3. Practise with Exponentials and Logarithms
≪ 2. Exponents and Logarithms | Table of Contents | 4. Derivatives of Inverse Functions ≫Since there hasn’t been much new content between now and the previous discussion, we’ll be spending our time synthesising what we learned about exponentials and logarithms last week with skills from previous courses.
First and foremost, you may encounter problems that involve taking limits of logarithms that appear not to exist. For instance, consider:
Example 1.
Determine the limit \[\lim _{x\to 7^+} \left( \ln(x-7) - \ln\left( x^2-49 \right) \right). \]
Directly plugging in \(x=7\) gives \(\ln(0) - \ln (0)\), which will incur the wrath of ancient deities. But indeed the limit does exist, and this can be verified by plugging in values closer and closer to \(7\) on a calculator. (Note we need \(x > 7\) so that \(x-7>0\) and \(x^2-49>0\)!)
The idea is to compress the two logarithms into a single logarithm. We have \[\ln (x-7) - \ln \left( x^2-49 \right) = \ln \left( \frac{x-7}{x^2-49}\right) = \ln \left( \frac{x-7}{(x-7)(x+7)}\right) = \ln \left( \frac{1}{x+7} \right) .\] Now I can take limits: \[ \lim _{x\to 7^+} \left( \ln(x-7) - \ln \left( x^2-49 \right) \right) = \lim _{x\to 7^+} \ln \left( \frac{1}{x+7} \right) = \ln \left( \frac{1}{14} \right).\]
In general, you should look out for when you can collect logarithms together like above, as sometimes that can allow you to simplify otherwise unmanageable expressions.
On the flip side, when computing derivatives of logarithmic functions (e.g. in sketching curves), it can be advantageous to instead split up one logarithm into many little ones. For instance,
Exercise 2.
Compute the derivative of \[f(x) = \ln \left( \frac{x^2+4x}{x^2+7x+6} \right).\]
You could use the chain rule right off the bat, but then you would have to wrestle with differentiating \(\frac{x^2+4x}{x^2+7x+6}\). Instead, one could first split up the logarithm: \[f(x) = \ln \left( \frac{x(x+4)}{x^2+7x+6} \right) = \ln x + \ln (x+4) - \ln \left( x^2+7x+6 \right).\] Now it’s easier to differentiate, and applying the chain rule to the latter two terms yields: \[\begin{align*} f’(x) &= \frac{1}{x} + \frac{1}{x+4} \cdot \left[ \frac{d}{dx}(x+4) \right] + \frac{1}{x^2+7x+6} \left[ \frac{d}{dx}\left( x^2+7x+6 \right) \right]\\ &= \frac{1}{x} + \frac{1}{x+4} + \frac{2x+7}{x^2+7x+6}. \end{align*}\]
You can then reduce or simplify this expression further, if necessary.

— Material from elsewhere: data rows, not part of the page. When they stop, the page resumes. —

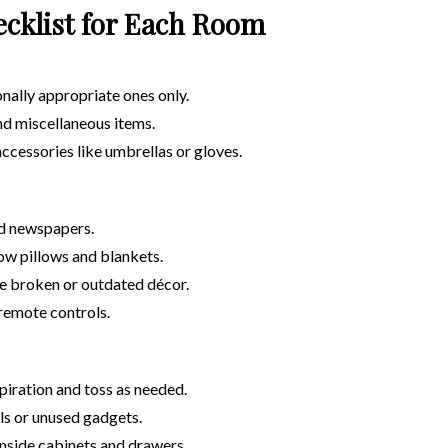
ecklist for Each Room
nally appropriate ones only.
and miscellaneous items.
ccessories like umbrellas or gloves.
d newspapers.
ow pillows and blankets.
 broken or outdated décor.
remote controls.
piration and toss as needed.
ils or unused gadgets.
nside cabinets and drawers.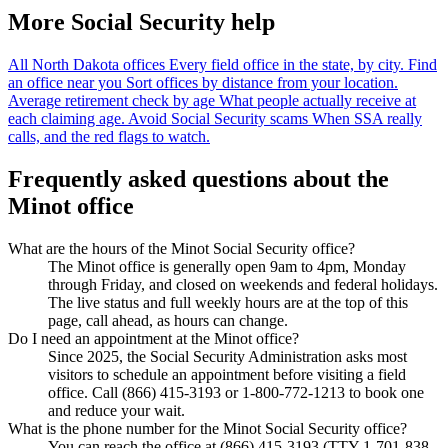
More Social Security help
All North Dakota offices
Every field office in the state, by city.
Find
an office near you
Sort offices by distance from your location.
Average retirement check by age
What people actually receive at
each claiming age.
Avoid Social Security scams
When SSA really
calls, and the red flags to watch.
Frequently asked questions about the
Minot office
What are the hours of the Minot Social Security office?
The Minot office is generally open 9am to 4pm, Monday
through Friday, and closed on weekends and federal holidays.
The live status and full weekly hours are at the top of this
page, call ahead, as hours can change.
Do I need an appointment at the Minot office?
Since 2025, the Social Security Administration asks most
visitors to schedule an appointment before visiting a field
office. Call (866) 415-3193 or 1-800-772-1213 to book one
and reduce your wait.
What is the phone number for the Minot Social Security office?
You can reach the office at (866) 415-3193 (TTY 1-701-838-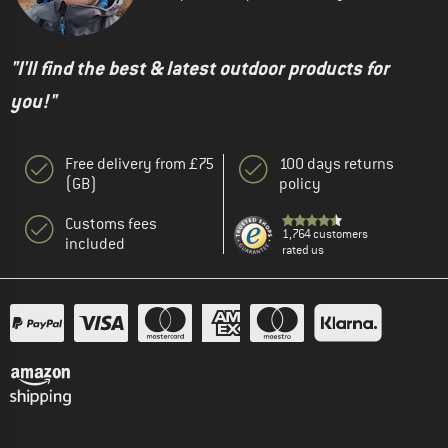
"I'll find the best & latest outdoor products for
you!"
Free delivery from £75
100 days returns
(GB)
policy
Customs fees
1,764 customers
included
rated us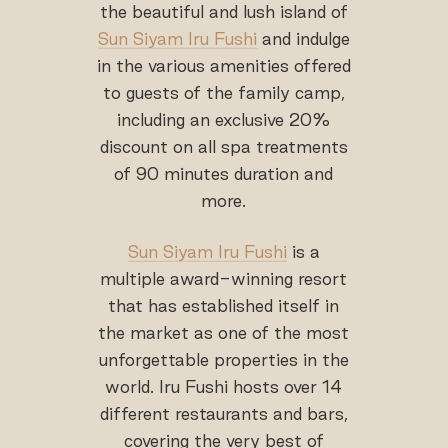
the beautiful and lush island of
Sun Siyam Iru Fushi
and indulge
in the various amenities offered
to guests of the family camp,
including an exclusive 20%
discount on all spa treatments
of 90 minutes duration and
more.
Sun Siyam Iru Fushi
is a
multiple award-winning resort
that has established itself in
the market as one of the most
unforgettable properties in the
world. Iru Fushi hosts over 14
different restaurants and bars,
covering the very best of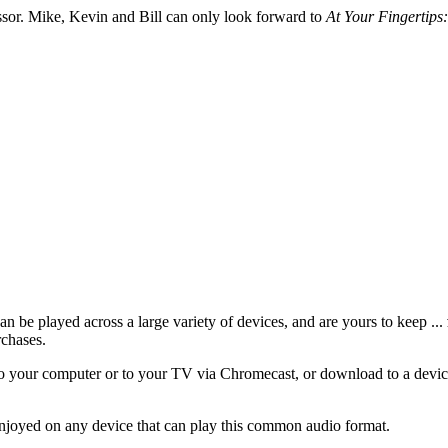
essor. Mike, Kevin and Bill can only look forward to
At Your Fingertips:
 be played across a large variety of devices, and are yours to keep ...
rchases.
 your computer or to your TV via Chromecast, or download to a device
njoyed on any device that can play this common audio format.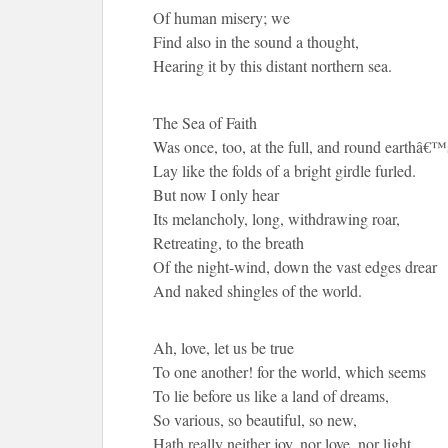
Of human misery; we
Find also in the sound a thought,
Hearing it by this distant northern sea.
The Sea of Faith
Was once, too, at the full, and round earthâ€™
Lay like the folds of a bright girdle furled.
But now I only hear
Its melancholy, long, withdrawing roar,
Retreating, to the breath
Of the night-wind, down the vast edges drear
And naked shingles of the world.
Ah, love, let us be true
To one another! for the world, which seems
To lie before us like a land of dreams,
So various, so beautiful, so new,
Hath really neither joy, nor love, nor light,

Finally, you can also use logarithms together with implicit differentiation to take derivatives of functions that would otherwise be nearly impossible to differentiate. Consider, for instance, the following problem:
Example 3.
Let \(y = x^x\) for \(x > 0\). Determine \(\frac{dy}{dx}\).
I have no idea how to differentiate this thingie! Note that I cannot use the power rule because the exponent itself also depends on \(x\). That is to say, the derivative is not \(x \cdot x ^{x-1}\), as tempting as that may be.
Instead, we can use a logarithm to decouple the exponent from the base: \[\ln y = \ln \left( x^x \right) = x\cdot \ln(x).\] Now, differentiating both sides with respect to \(x\) (remembering to use the chain rule on the left and the product rule on the right) yields \[\frac{1}{y}\cdot \frac{dy}{dx} = \left( \frac{d}{dx} x \right)\cdot \ln x + x\cdot \left( \frac{d}{dx}\ln x \right) = \ln x + 1.\] Now remember that \(y = x^x\). Isolating \(\frac{dy}{dx}\) and rewriting everything in terms of \(x\) yields the answer: \[\frac{dy}{dx} = y \left( \ln x + 1 \right) = x^x \left( \ln x + 1 \right).\]